> _SUPPLIED RECORDS_
+ + + + +
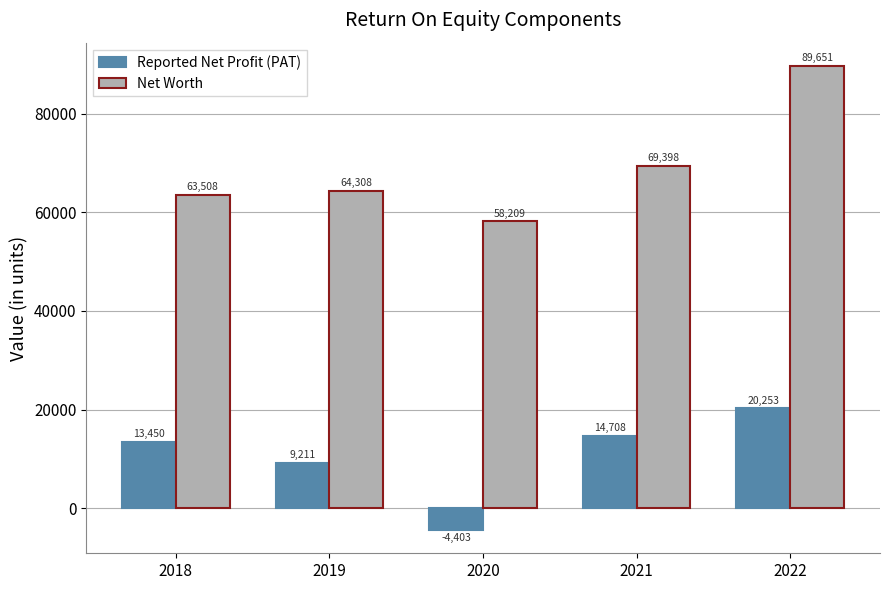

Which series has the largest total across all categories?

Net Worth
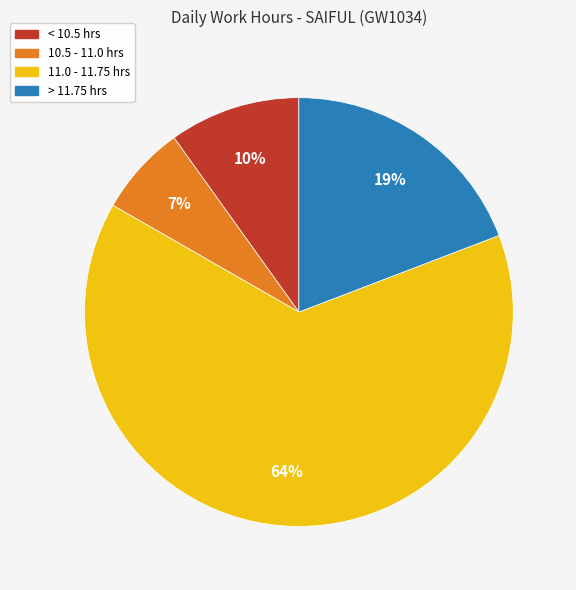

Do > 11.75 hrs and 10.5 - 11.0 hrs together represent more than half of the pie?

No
+ + + + +
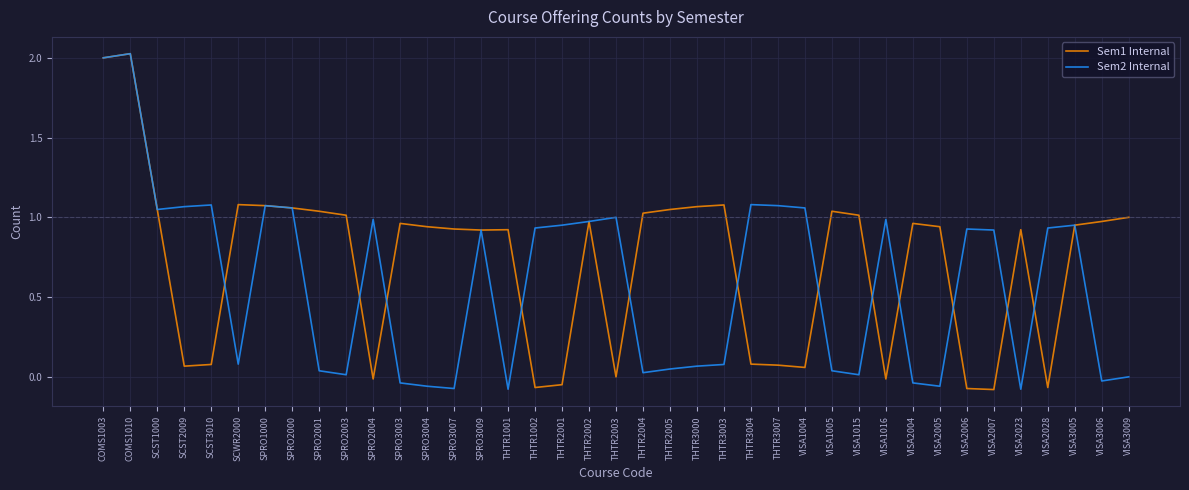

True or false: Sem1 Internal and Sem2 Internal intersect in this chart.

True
+ + + + +
> _YOUR TASK_
Print the records exactly, starting with the line that contains "Which series has" and ending with the line that contains "Do > 11.75 hrs", both lines included. Leave the pictures out of your answer.

> _THE ANSWER_
Which series has the largest total across all categories?

Net Worth

Do > 11.75 hrs and 10.5 - 11.0 hrs together represent more than half of the pie?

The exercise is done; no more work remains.